(Saved data entries)
=== Section Start ===

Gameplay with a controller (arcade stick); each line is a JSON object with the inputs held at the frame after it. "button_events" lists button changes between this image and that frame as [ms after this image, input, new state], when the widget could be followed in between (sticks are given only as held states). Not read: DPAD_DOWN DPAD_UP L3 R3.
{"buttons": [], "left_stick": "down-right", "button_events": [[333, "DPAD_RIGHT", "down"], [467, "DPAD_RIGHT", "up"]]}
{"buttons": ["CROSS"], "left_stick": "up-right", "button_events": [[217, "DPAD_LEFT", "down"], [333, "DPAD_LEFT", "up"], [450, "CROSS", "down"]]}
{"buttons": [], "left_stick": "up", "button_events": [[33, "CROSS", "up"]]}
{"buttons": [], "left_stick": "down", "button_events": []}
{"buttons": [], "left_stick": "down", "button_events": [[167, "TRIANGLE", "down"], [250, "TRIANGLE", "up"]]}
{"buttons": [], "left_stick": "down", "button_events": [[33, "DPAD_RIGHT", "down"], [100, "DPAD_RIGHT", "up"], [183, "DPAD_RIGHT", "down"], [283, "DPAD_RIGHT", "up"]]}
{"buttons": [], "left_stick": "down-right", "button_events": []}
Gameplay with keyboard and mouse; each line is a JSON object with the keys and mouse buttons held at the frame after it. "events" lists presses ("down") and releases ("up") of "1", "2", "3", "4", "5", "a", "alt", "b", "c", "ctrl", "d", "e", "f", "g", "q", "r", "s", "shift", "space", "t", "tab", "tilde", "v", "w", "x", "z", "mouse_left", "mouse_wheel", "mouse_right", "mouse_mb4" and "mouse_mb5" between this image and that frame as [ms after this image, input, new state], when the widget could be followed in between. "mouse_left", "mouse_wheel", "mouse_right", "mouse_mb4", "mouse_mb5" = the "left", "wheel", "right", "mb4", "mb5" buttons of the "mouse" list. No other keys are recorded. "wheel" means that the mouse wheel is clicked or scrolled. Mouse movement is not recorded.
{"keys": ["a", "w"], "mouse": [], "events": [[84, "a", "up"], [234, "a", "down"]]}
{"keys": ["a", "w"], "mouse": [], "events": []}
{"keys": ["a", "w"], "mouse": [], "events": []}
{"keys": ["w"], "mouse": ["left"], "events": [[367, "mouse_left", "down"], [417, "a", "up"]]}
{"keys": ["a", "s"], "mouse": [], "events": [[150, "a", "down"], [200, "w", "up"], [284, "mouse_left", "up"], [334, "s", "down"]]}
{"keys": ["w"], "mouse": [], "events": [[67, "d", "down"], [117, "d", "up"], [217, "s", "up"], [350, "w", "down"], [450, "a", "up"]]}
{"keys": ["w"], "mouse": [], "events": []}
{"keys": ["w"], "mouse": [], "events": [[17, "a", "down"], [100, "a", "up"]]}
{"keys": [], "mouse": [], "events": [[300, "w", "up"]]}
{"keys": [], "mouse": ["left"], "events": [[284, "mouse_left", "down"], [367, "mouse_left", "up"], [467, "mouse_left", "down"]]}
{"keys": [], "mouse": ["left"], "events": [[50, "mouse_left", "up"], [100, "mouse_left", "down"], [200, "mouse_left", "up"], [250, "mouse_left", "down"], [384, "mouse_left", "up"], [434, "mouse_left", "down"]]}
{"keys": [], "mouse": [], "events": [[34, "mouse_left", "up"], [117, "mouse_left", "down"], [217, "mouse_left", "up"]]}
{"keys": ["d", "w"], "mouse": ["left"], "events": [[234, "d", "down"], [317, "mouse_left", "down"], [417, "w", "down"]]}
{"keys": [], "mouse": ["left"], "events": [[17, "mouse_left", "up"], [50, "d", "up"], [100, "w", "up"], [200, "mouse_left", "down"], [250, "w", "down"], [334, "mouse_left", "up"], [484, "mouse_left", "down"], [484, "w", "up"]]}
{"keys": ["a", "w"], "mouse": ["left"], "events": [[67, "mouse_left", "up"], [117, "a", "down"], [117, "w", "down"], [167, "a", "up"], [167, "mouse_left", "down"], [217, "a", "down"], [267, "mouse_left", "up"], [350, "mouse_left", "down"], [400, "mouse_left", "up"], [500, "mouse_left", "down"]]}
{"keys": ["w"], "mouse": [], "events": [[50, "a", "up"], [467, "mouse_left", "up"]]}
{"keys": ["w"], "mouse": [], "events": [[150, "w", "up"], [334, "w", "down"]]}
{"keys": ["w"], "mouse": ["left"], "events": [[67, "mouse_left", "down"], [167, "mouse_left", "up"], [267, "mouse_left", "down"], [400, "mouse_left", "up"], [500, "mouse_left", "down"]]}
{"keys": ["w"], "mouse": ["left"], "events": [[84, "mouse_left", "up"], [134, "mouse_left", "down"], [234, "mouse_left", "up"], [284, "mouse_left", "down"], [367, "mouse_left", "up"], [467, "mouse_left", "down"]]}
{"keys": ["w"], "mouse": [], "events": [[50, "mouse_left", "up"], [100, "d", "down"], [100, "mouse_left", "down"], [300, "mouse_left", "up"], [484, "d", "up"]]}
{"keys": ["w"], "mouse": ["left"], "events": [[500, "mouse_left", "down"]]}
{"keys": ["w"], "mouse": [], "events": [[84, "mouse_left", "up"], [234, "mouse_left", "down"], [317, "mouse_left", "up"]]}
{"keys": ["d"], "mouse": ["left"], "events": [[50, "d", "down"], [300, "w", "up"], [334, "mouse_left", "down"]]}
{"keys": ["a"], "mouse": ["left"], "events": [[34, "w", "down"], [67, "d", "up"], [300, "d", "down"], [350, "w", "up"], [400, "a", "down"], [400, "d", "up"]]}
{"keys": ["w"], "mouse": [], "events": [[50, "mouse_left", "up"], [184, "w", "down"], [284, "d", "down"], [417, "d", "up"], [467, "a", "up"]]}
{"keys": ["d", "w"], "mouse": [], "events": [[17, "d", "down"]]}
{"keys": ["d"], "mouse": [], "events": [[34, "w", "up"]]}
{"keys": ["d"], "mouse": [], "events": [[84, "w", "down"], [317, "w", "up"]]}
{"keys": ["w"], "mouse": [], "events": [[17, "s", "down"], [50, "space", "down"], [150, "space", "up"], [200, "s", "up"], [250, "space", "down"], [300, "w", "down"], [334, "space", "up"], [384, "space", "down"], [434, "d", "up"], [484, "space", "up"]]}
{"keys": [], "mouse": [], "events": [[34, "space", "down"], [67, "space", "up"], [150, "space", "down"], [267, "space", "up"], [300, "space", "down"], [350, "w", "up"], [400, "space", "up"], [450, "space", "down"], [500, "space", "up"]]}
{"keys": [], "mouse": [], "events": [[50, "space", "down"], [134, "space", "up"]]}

=== Section End ===

EXERCISE DETAILS: Set down all of the records shown above once more, exactly.

WRITTEN RESPONSE:
Gameplay with a controller (arcade stick); each line is a JSON object with the inputs held at the frame after it. "button_events" lists button changes between this image and that frame as [ms after this image, input, new state], when the widget could be followed in between (sticks are given only as held states). Not read: DPAD_DOWN DPAD_UP L3 R3.
{"buttons": [], "left_stick": "down-right", "button_events": [[333, "DPAD_RIGHT", "down"], [467, "DPAD_RIGHT", "up"]]}
{"buttons": ["CROSS"], "left_stick": "up-right", "button_events": [[217, "DPAD_LEFT", "down"], [333, "DPAD_LEFT", "up"], [450, "CROSS", "down"]]}
{"buttons": [], "left_stick": "up", "button_events": [[33, "CROSS", "up"]]}
{"buttons": [], "left_stick": "down", "button_events": []}
{"buttons": [], "left_stick": "down", "button_events": [[167, "TRIANGLE", "down"], [250, "TRIANGLE", "up"]]}
{"buttons": [], "left_stick": "down", "button_events": [[33, "DPAD_RIGHT", "down"], [100, "DPAD_RIGHT", "up"], [183, "DPAD_RIGHT", "down"], [283, "DPAD_RIGHT", "up"]]}
{"buttons": [], "left_stick": "down-right", "button_events": []}
Gameplay with keyboard and mouse; each line is a JSON object with the keys and mouse buttons held at the frame after it. "events" lists presses ("down") and releases ("up") of "1", "2", "3", "4", "5", "a", "alt", "b", "c", "ctrl", "d", "e", "f", "g", "q", "r", "s", "shift", "space", "t", "tab", "tilde", "v", "w", "x", "z", "mouse_left", "mouse_wheel", "mouse_right", "mouse_mb4" and "mouse_mb5" between this image and that frame as [ms after this image, input, new state], when the widget could be followed in between. "mouse_left", "mouse_wheel", "mouse_right", "mouse_mb4", "mouse_mb5" = the "left", "wheel", "right", "mb4", "mb5" buttons of the "mouse" list. No other keys are recorded. "wheel" means that the mouse wheel is clicked or scrolled. Mouse movement is not recorded.
{"keys": ["a", "w"], "mouse": [], "events": [[84, "a", "up"], [234, "a", "down"]]}
{"keys": ["a", "w"], "mouse": [], "events": []}
{"keys": ["a", "w"], "mouse": [], "events": []}
{"keys": ["w"], "mouse": ["left"], "events": [[367, "mouse_left", "down"], [417, "a", "up"]]}
{"keys": ["a", "s"], "mouse": [], "events": [[150, "a", "down"], [200, "w", "up"], [284, "mouse_left", "up"], [334, "s", "down"]]}
{"keys": ["w"], "mouse": [], "events": [[67, "d", "down"], [117, "d", "up"], [217, "s", "up"], [350, "w", "down"], [450, "a", "up"]]}
{"keys": ["w"], "mouse": [], "events": []}
{"keys": ["w"], "mouse": [], "events": [[17, "a", "down"], [100, "a", "up"]]}
{"keys": [], "mouse": [], "events": [[300, "w", "up"]]}
{"keys": [], "mouse": ["left"], "events": [[284, "mouse_left", "down"], [367, "mouse_left", "up"], [467, "mouse_left", "down"]]}
{"keys": [], "mouse": ["left"], "events": [[50, "mouse_left", "up"], [100, "mouse_left", "down"], [200, "mouse_left", "up"], [250, "mouse_left", "down"], [384, "mouse_left", "up"], [434, "mouse_left", "down"]]}
{"keys": [], "mouse": [], "events": [[34, "mouse_left", "up"], [117, "mouse_left", "down"], [217, "mouse_left", "up"]]}
{"keys": ["d", "w"], "mouse": ["left"], "events": [[234, "d", "down"], [317, "mouse_left", "down"], [417, "w", "down"]]}
{"keys": [], "mouse": ["left"], "events": [[17, "mouse_left", "up"], [50, "d", "up"], [100, "w", "up"], [200, "mouse_left", "down"], [250, "w", "down"], [334, "mouse_left", "up"], [484, "mouse_left", "down"], [484, "w", "up"]]}
{"keys": ["a", "w"], "mouse": ["left"], "events": [[67, "mouse_left", "up"], [117, "a", "down"], [117, "w", "down"], [167, "a", "up"], [167, "mouse_left", "down"], [217, "a", "down"], [267, "mouse_left", "up"], [350, "mouse_left", "down"], [400, "mouse_left", "up"], [500, "mouse_left", "down"]]}
{"keys": ["w"], "mouse": [], "events": [[50, "a", "up"], [467, "mouse_left", "up"]]}
{"keys": ["w"], "mouse": [], "events": [[150, "w", "up"], [334, "w", "down"]]}
{"keys": ["w"], "mouse": ["left"], "events": [[67, "mouse_left", "down"], [167, "mouse_left", "up"], [267, "mouse_left", "down"], [400, "mouse_left", "up"], [500, "mouse_left", "down"]]}
{"keys": ["w"], "mouse": ["left"], "events": [[84, "mouse_left", "up"], [134, "mouse_left", "down"], [234, "mouse_left", "up"], [284, "mouse_left", "down"], [367, "mouse_left", "up"], [467, "mouse_left", "down"]]}
{"keys": ["w"], "mouse": [], "events": [[50, "mouse_left", "up"], [100, "d", "down"], [100, "mouse_left", "down"], [300, "mouse_left", "up"], [484, "d", "up"]]}
{"keys": ["w"], "mouse": ["left"], "events": [[500, "mouse_left", "down"]]}
{"keys": ["w"], "mouse": [], "events": [[84, "mouse_left", "up"], [234, "mouse_left", "down"], [317, "mouse_left", "up"]]}
{"keys": ["d"], "mouse": ["left"], "events": [[50, "d", "down"], [300, "w", "up"], [334, "mouse_left", "down"]]}
{"keys": ["a"], "mouse": ["left"], "events": [[34, "w", "down"], [67, "d", "up"], [300, "d", "down"], [350, "w", "up"], [400, "a", "down"], [400, "d", "up"]]}
{"keys": ["w"], "mouse": [], "events": [[50, "mouse_left", "up"], [184, "w", "down"], [284, "d", "down"], [417, "d", "up"], [467, "a", "up"]]}
{"keys": ["d", "w"], "mouse": [], "events": [[17, "d", "down"]]}
{"keys": ["d"], "mouse": [], "events": [[34, "w", "up"]]}
{"keys": ["d"], "mouse": [], "events": [[84, "w", "down"], [317, "w", "up"]]}
{"keys": ["w"], "mouse": [], "events": [[17, "s", "down"], [50, "space", "down"], [150, "space", "up"], [200, "s", "up"], [250, "space", "down"], [300, "w", "down"], [334, "space", "up"], [384, "space", "down"], [434, "d", "up"], [484, "space", "up"]]}
{"keys": [], "mouse": [], "events": [[34, "space", "down"], [67, "space", "up"], [150, "space", "down"], [267, "space", "up"], [300, "space", "down"], [350, "w", "up"], [400, "space", "up"], [450, "space", "down"], [500, "space", "up"]]}
{"keys": [], "mouse": [], "events": [[50, "space", "down"], [134, "space", "up"]]}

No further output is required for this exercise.